ゲームは究極の科学なり

フルタイムの教員モードに入っている企画系ゲーム屋があれこれ綴ります

まもなくノーベル週(2)

 賞がしっくりくるための条件。それは、格付けと受賞者との間にちょうどいいバランスが存在することだ。具体的には、受賞によって名が高まる人が受賞するということになる。例えばぼくが突然「山田ゲーム賞」なんてのを作ったとする。この受賞者としてしっくりくるのはいうまでもなく自分が直接教えている学生だけだ。OBだと、ちょっと厳しい(既に『業界での有名人』レベルの人も出ているのですよ)。
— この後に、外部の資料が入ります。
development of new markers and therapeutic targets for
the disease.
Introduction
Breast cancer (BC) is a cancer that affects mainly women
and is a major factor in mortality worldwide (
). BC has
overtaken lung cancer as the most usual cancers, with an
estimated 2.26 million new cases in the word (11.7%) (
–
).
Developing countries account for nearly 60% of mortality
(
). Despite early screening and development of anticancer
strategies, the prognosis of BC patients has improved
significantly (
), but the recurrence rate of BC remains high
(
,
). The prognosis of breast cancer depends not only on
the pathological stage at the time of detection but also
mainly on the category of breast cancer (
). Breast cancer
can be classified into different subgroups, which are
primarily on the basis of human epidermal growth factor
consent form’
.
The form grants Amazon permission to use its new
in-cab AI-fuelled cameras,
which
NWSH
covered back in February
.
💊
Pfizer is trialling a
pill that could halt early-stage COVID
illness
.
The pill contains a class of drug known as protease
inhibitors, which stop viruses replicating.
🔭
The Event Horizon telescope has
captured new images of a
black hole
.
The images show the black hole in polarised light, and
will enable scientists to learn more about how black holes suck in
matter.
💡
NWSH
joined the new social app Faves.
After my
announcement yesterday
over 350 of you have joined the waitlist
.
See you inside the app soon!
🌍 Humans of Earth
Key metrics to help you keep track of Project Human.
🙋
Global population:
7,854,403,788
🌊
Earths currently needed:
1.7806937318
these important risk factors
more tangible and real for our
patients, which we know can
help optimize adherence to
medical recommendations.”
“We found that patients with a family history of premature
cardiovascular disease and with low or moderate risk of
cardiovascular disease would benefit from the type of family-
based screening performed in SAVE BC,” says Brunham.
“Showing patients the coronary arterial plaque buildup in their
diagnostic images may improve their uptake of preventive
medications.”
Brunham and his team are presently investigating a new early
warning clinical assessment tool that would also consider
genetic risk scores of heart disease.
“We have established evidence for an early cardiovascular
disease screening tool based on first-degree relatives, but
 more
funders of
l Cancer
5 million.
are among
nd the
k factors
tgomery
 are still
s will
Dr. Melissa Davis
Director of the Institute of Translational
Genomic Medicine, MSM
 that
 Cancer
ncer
 ノーベル賞が基本的に成功しているのは、科学者が中心だからだろう。ホーキングやドーキンスならともかく、一般人は科学者の名前なんてほとんど知らない。だから、たいていの人は受賞によって名が高まる。そしてその人が受賞後に実力を示すことで、賞の権威も高まる。正のフィードバックループが形成されるわけだ。一般人が知らないという点では、経済学者だって同じ。だからいろいろな問題を抱えながらも、経済学賞も一応定着している。

 問題なのは、平和賞だ。政治的なきな臭さという点題に加え、この意味で難しい。みんなが納得する受賞者というのは、既に著名人である場合が大半だからだ。ダライ=ラマ、マザー・テレサ国境なき医師団、どれも受賞以前に世界的に認められた存在だった。加えて、賞の方が負けるということが、この分野では起こりうる。例えばビル・ゲイツ。莫大な資産を元に作った財団を通じて、世界中の医療に貢献している。でもノーベル平和賞にはふさわしくないだろう。既に、賞よりもゲイツの方が格上だから。われらがビルは、世界史上、たぶんアルフレッド・ノーベルよりも太い文字で書かれる存在だ。